< Hooglied 3 >

1 Des nachts op mijn sponde Zocht ik naar mijn zielsbeminde; Ik zocht naar hem, Maar vond hem niet!
我夜間躺臥在床上, 尋找我心所愛的; 我尋找他,卻尋不見。
2 Ik wil opstaan, rondgaan door de stad, Mijn zielsbeminde zoeken op straten en pleinen; Ik zocht naar hem, Maar vond hem niet!
我說:我要起來,遊行城中, 在街市上,在寬闊處, 尋找我心所愛的。 我尋找他,卻尋不見。
3 Zo troffen mij de wachters der stad bij hun rondgang: "Hebt gij mijn zielsbeminde gezien?"

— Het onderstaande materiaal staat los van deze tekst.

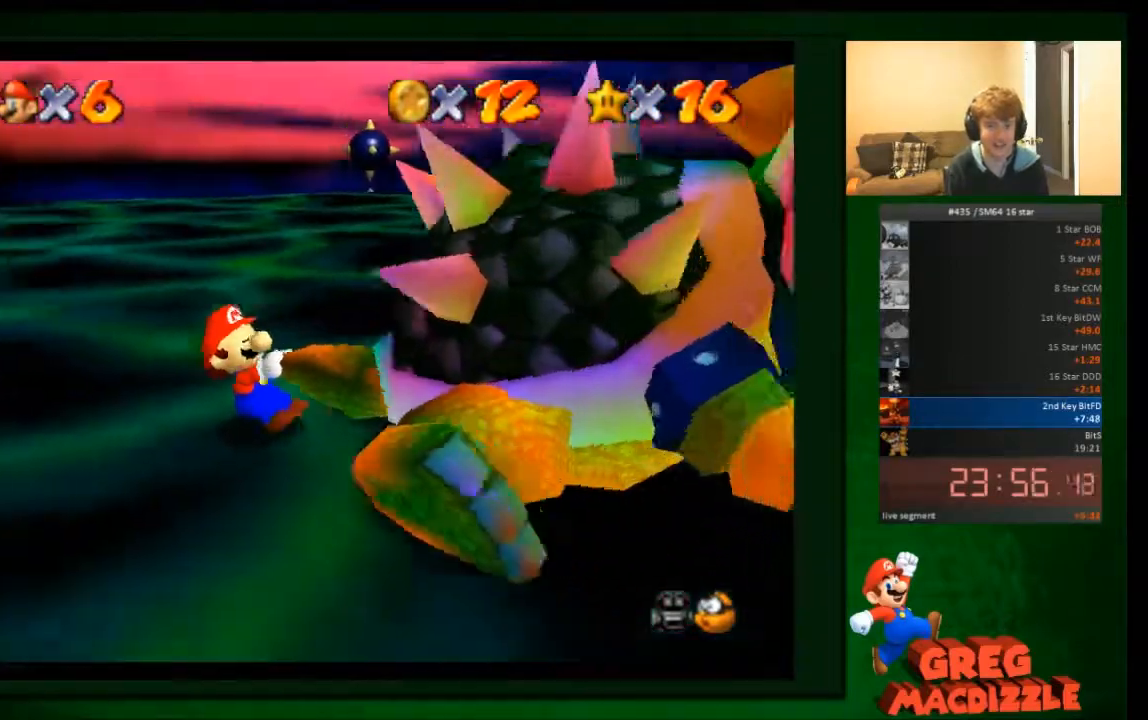
Gameplay with a controller (Nintendo layout); each line is a JSON object with the inputs held at the frame after it. "events" lists button and stick changes between this image and that frame as [ms after this image, input, new state], when the widget could be followed in between. Not read: C_DOWN C_UP L3 R3 Z.
{"buttons": [], "left_stick": "up", "events": [[67, "left_stick", "up"], [167, "C_RIGHT", "down"], [200, "left_stick", "down-right"], [301, "left_stick", "down-left"], [367, "C_RIGHT", "up"], [467, "left_stick", "up"]]}
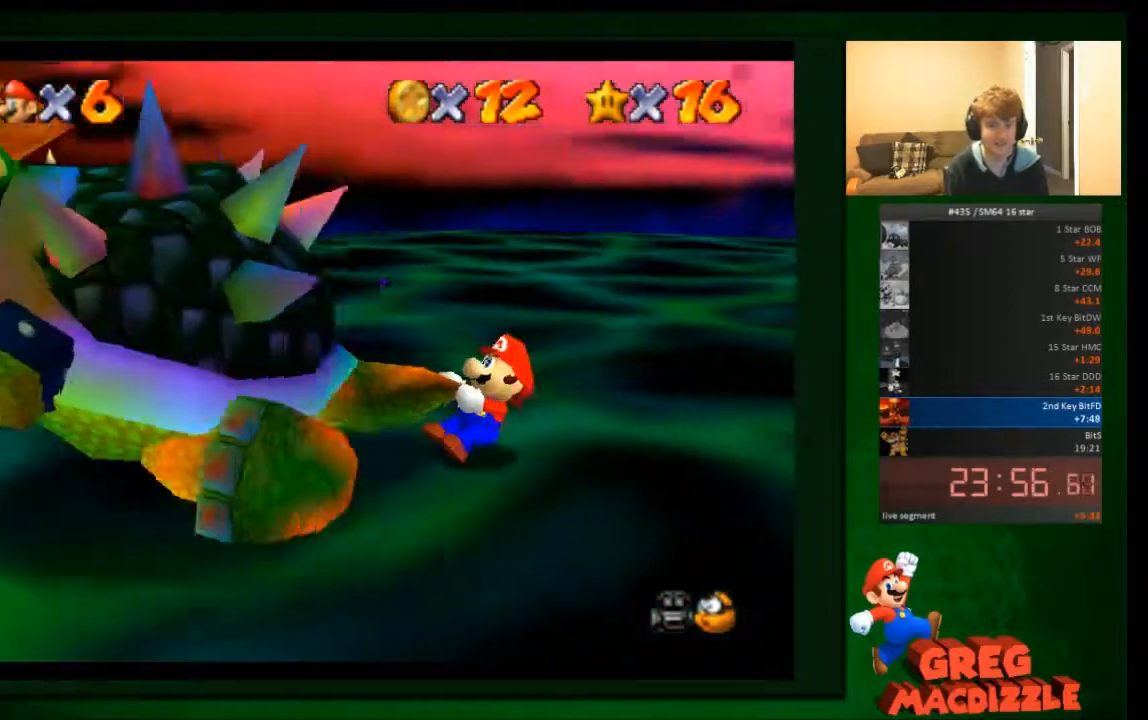
{"buttons": [], "left_stick": "down-right", "events": [[66, "left_stick", "right"], [167, "left_stick", "down-left"], [300, "left_stick", "up-left"], [367, "left_stick", "up-right"], [467, "left_stick", "down-right"]]}
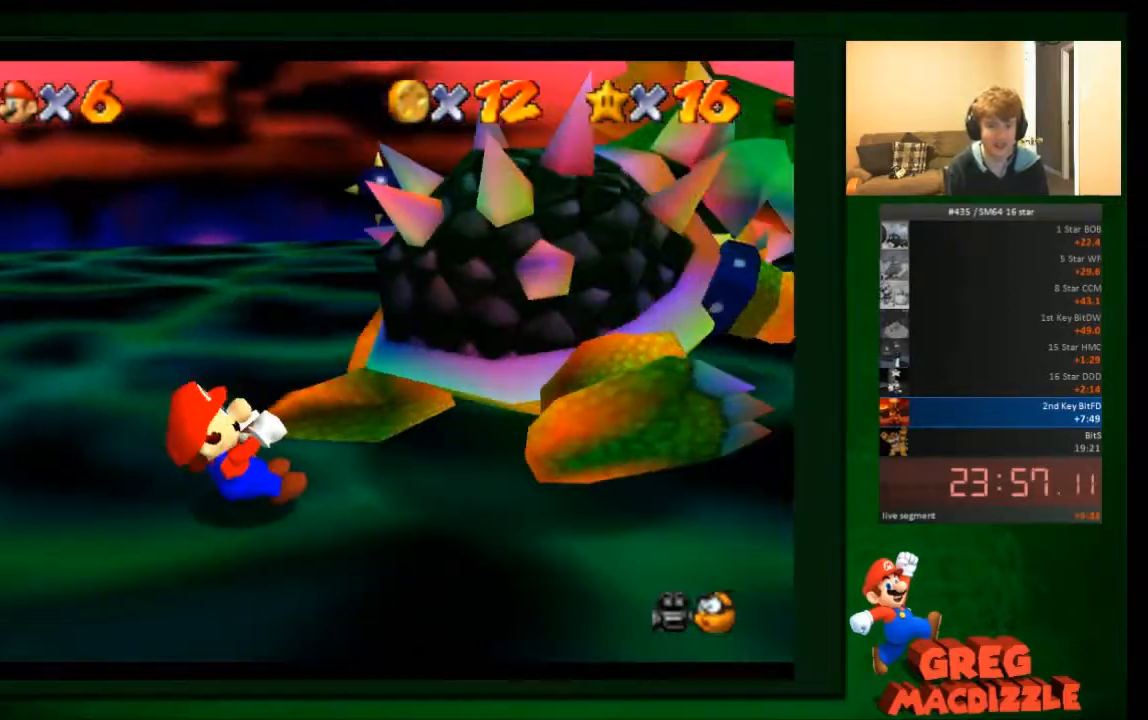
{"buttons": [], "left_stick": "up", "events": [[34, "left_stick", "down-left"], [167, "left_stick", "up"], [267, "left_stick", "down-right"], [367, "left_stick", "down-left"], [501, "left_stick", "up"]]}
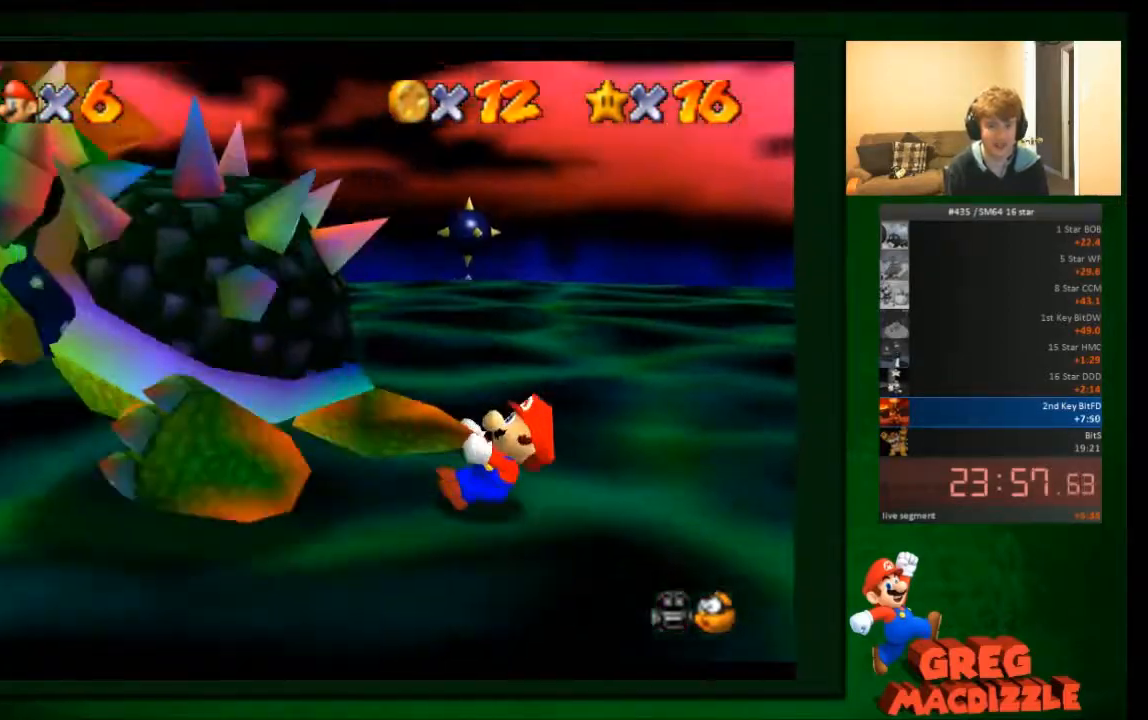
{"buttons": [], "left_stick": "down", "events": [[133, "left_stick", "down"], [267, "left_stick", "left"], [333, "left_stick", "up"], [467, "left_stick", "down"]]}
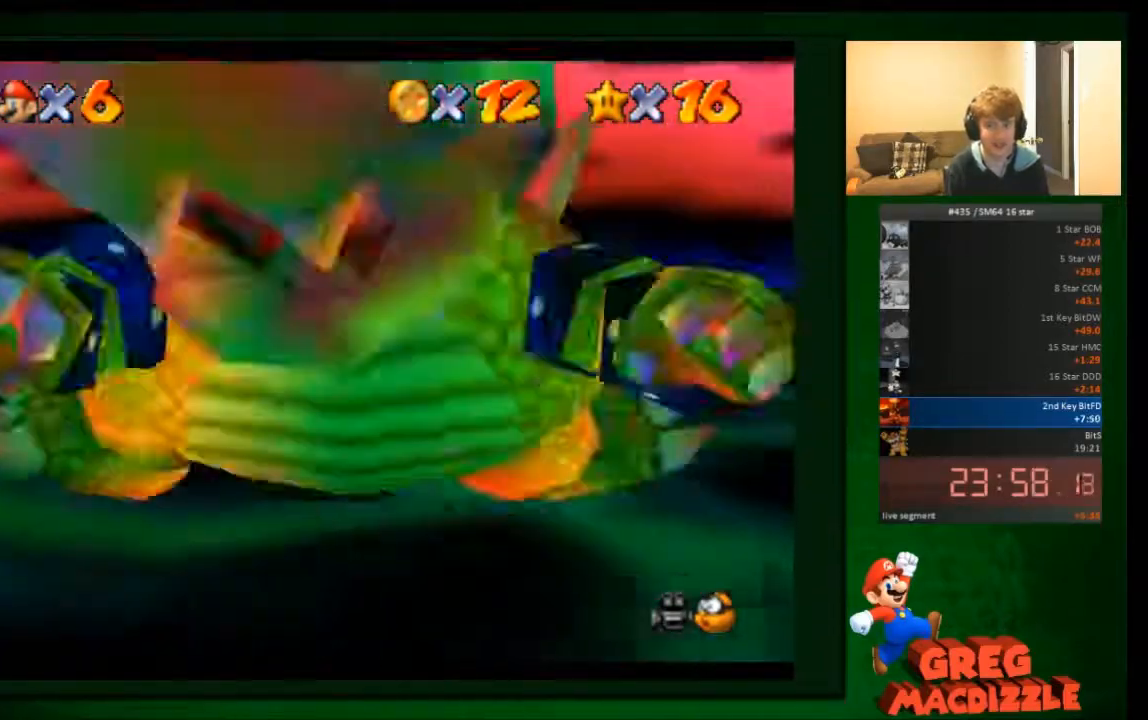
{"buttons": [], "left_stick": "up-left", "events": [[100, "left_stick", "left"], [167, "left_stick", "up"], [301, "left_stick", "down-right"], [367, "left_stick", "down-left"], [467, "left_stick", "up-left"]]}
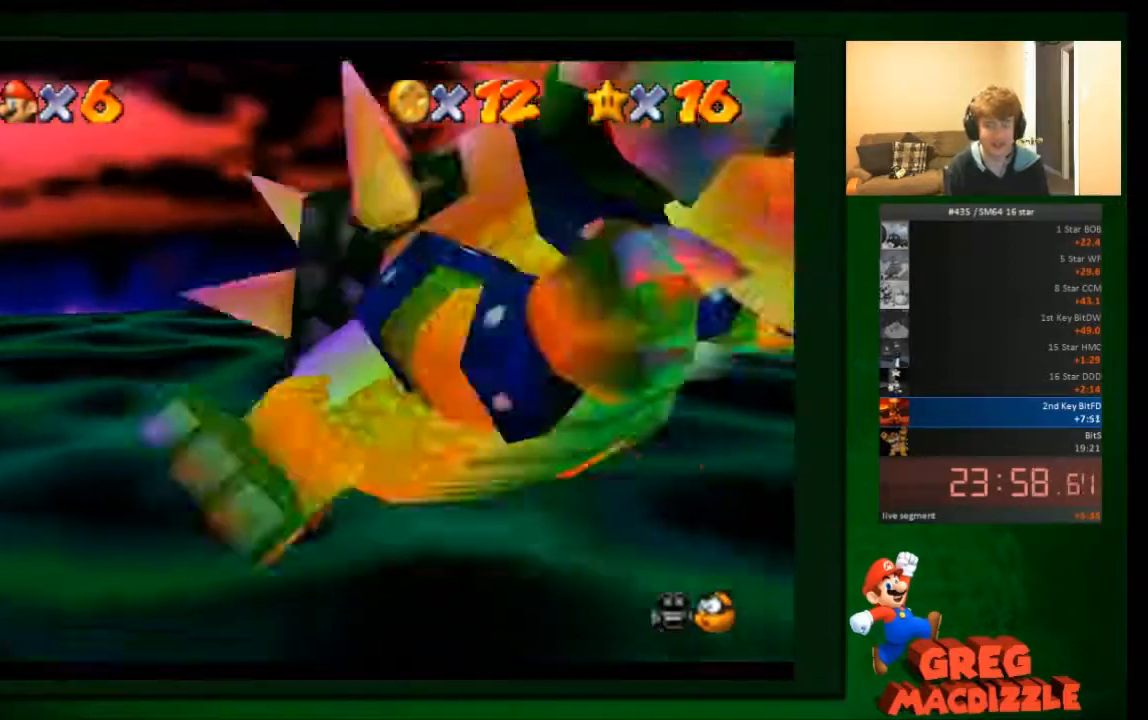
{"buttons": [], "left_stick": "right", "events": [[133, "left_stick", "down-right"], [233, "left_stick", "down-left"], [333, "left_stick", "up-left"], [434, "left_stick", "up-right"], [500, "left_stick", "right"]]}
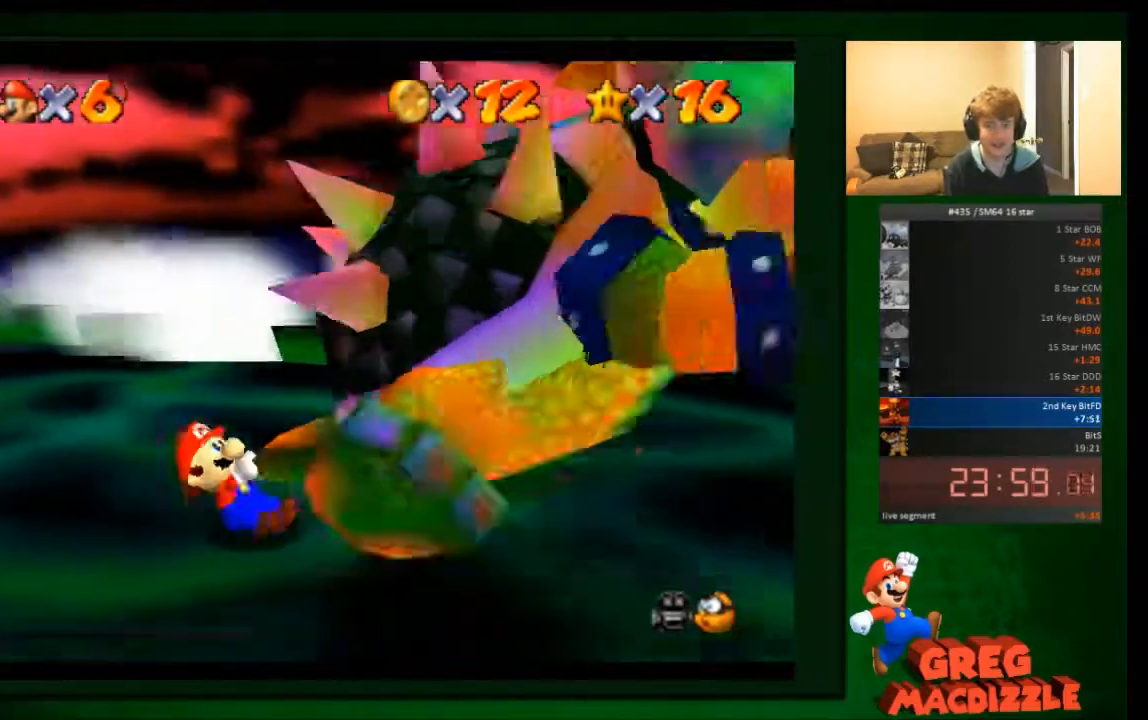
{"buttons": [], "left_stick": "left", "events": [[34, "left_stick", "up-right"], [67, "left_stick", "down-left"], [200, "left_stick", "up"], [301, "left_stick", "right"], [367, "left_stick", "down"], [467, "left_stick", "left"]]}
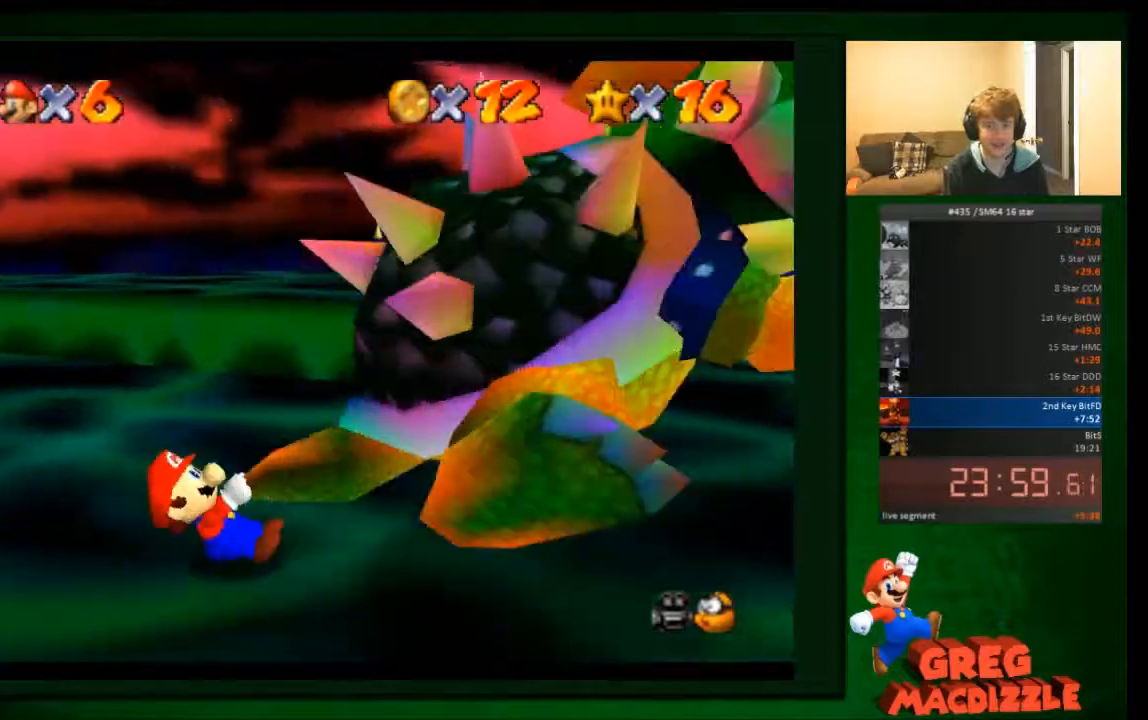
{"buttons": [], "left_stick": "up-right", "events": [[66, "left_stick", "up"], [167, "left_stick", "right"], [300, "left_stick", "down-left"], [434, "left_stick", "up-left"], [500, "left_stick", "up-right"]]}
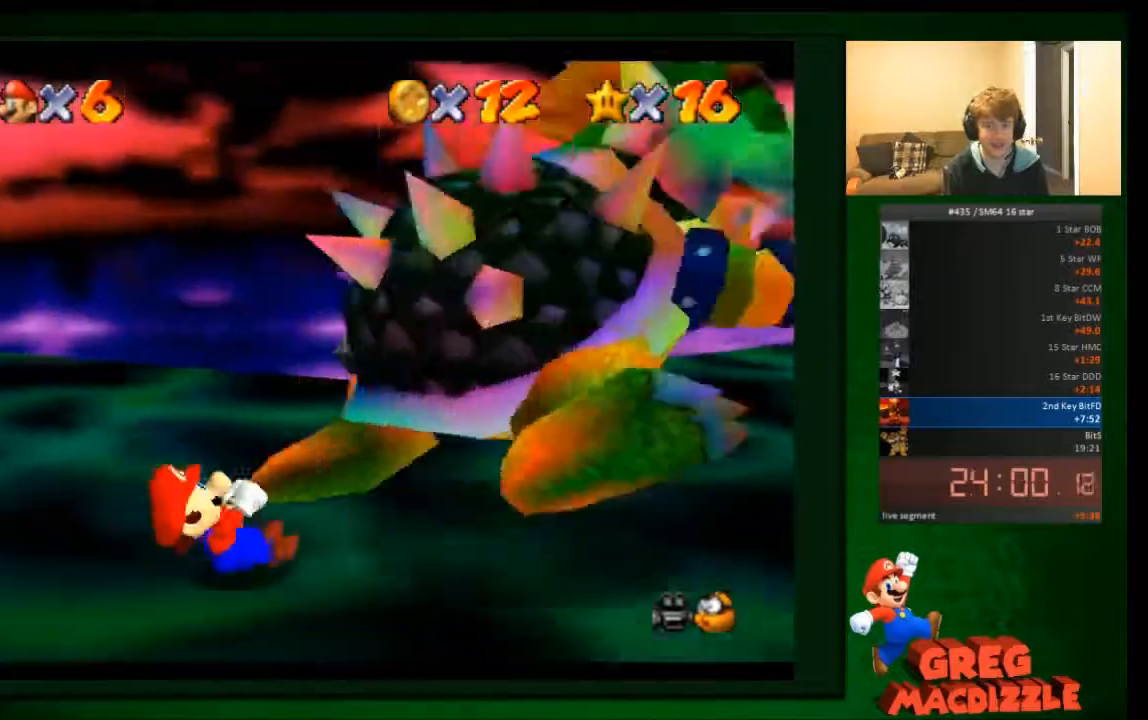
{"buttons": [], "left_stick": "up-right", "events": [[134, "left_stick", "down-right"], [200, "left_stick", "down-left"], [367, "left_stick", "up-left"], [467, "left_stick", "up-right"]]}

城中巡邏看守的人遇見我; 我問他們:你們看見我心所愛的沒有?
4 Maar nauwelijks was ik hun voorbij, Of ik vond mijn zielsbeminde terug. Ik greep hem vast, En liet hem niet los, Tot ik hem gebracht had in het huis van mijn moeder, In de kamer van haar, die mij baarde.
我剛離開他們就遇見我心所愛的。 我拉住他,不容他走, 領他入我母家, 到懷我者的內室。
5 Ik bezweer u, Jerusalems dochters, Bij de gazellen en de hinden in het veld: Wekt en lokt de liefde niet, Voordat het haar lust! ….
耶路撒冷的眾女子啊, 我指着羚羊或田野的母鹿囑咐你們: 不要驚動、不要叫醒我所親愛的, 等他自己情願。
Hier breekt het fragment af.